Сев в кресло Фридлендер Бея, я почувствовал неприятное волнение, словно бы занял место нечистой силы. Во всяком случае, ощущение не из приятных. У меня не было желания играть роль визиря Владыки криминального мира или законного представителя международной власти. Сейчас я был "шестеркой" у Папочки, но не приведи Бог, если с ним что-нибудь случится: я всегда оставался под рукой, чтобы стать его преемником. Но у меня-то были другие планы на будущее!
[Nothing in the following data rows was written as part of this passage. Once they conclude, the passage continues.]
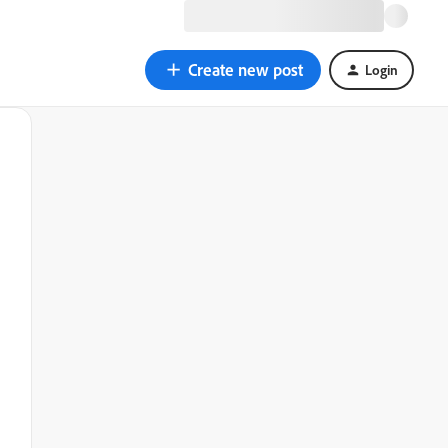
Create new post
Login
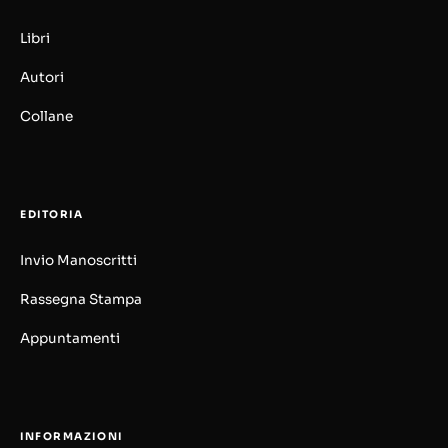
Libri
Autori
Collane
EDITORIA
Invio Manoscritti
Rassegna Stampa
Appuntamenti
INFORMAZIONI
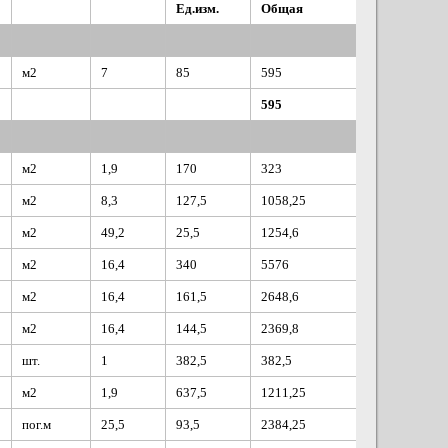
Ед.изм.
Общая
м2
7
85
595
595
м2
1,9
170
323
м2
8,3
127,5
1058,25
м2
49,2
25,5
1254,6
м2
16,4
340
5576
м2
16,4
161,5
2648,6
м2
16,4
144,5
2369,8
шт.
1
382,5
382,5
м2
1,9
637,5
1211,25
пог.м
25,5
93,5
2384,25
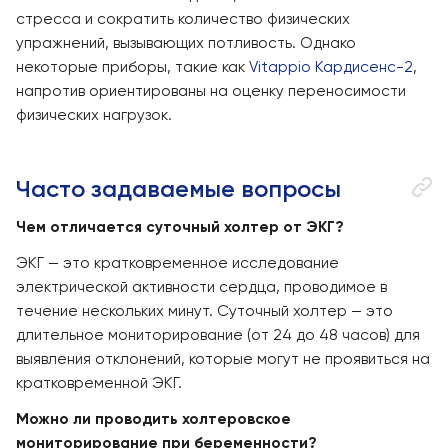
стресса и сократить количество физических
упражнений, вызывающих потливость. Однако
некоторые приборы, такие как
Vitappio Кардисенс-2
,
напротив ориентированы на оценку переносимости
физических нагрузок.
Часто задаваемые вопросы
Чем отличается суточный холтер от ЭКГ?
ЭКГ — это кратковременное исследование
электрической активности сердца, проводимое в
течение нескольких минут. Суточный холтер — это
длительное мониторирование (от 24 до 48 часов) для
выявления отклонений, которые могут не проявиться на
кратковременной ЭКГ.
Можно ли проводить холтеровское
мониторирование при беременности?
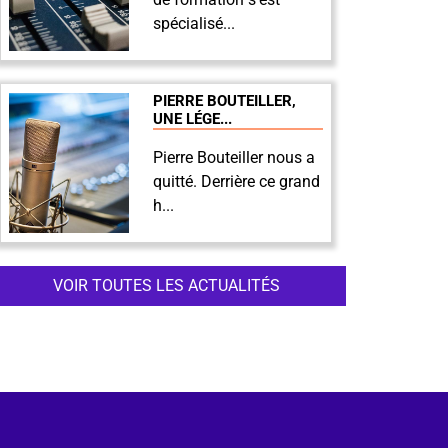
spécialisé...
PIERRE BOUTEILLER,
UNE LÉGE...
Pierre Bouteiller nous a
quitté. Derrière ce grand
h...
VOIR TOUTES LES ACTUALITÉS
Несколько минут я просматривал бумаги на Папочкином столе, но не нашел ничего "жареного" и компрометирующего. Я уже собирался порыться в ящиках стола, когда вернулся Юсеф.
- Я принес всю коробку, яа Сиди.
- Спасибо, Юсеф. Позови Моргана.
- Слушаюсь, о шейх. - Мне начинало нравиться раболепие слуг, что тоже было плохим знаком.